Data for this task:

※

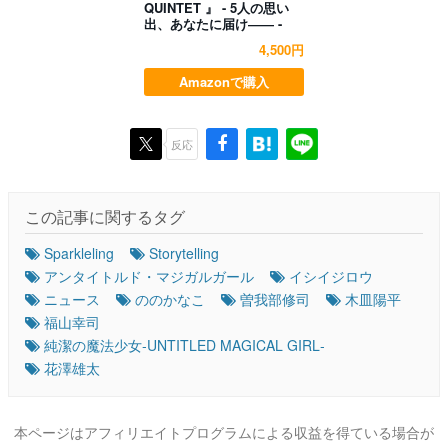
QUINTET 』 - 5人の思い
出、あなたに届け―― -
4,500円
Amazonで購入
反応
この記事に関するタグ
Sparkleling
Storytelling
アンタイトルド・マジガルガール
イシイジロウ
ニュース
ののかなこ
曽我部修司
木皿陽平
福山幸司
純潔の魔法少女‐UNTITLED MAGICAL GIRL‐
花澤雄太
本ページはアフィリエイトプログラムによる収益を得ている場合が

※

What is required: Copy the data word for word and omit every picture.

Output of the exercise:
QUINTET 』 - 5人の思い
出、あなたに届け―― -
4,500円
Amazonで購入
反応
この記事に関するタグ
Sparkleling
Storytelling
アンタイトルド・マジガルガール
イシイジロウ
ニュース
ののかなこ
曽我部修司
木皿陽平
福山幸司
純潔の魔法少女‐UNTITLED MAGICAL GIRL‐
花澤雄太
本ページはアフィリエイトプログラムによる収益を得ている場合が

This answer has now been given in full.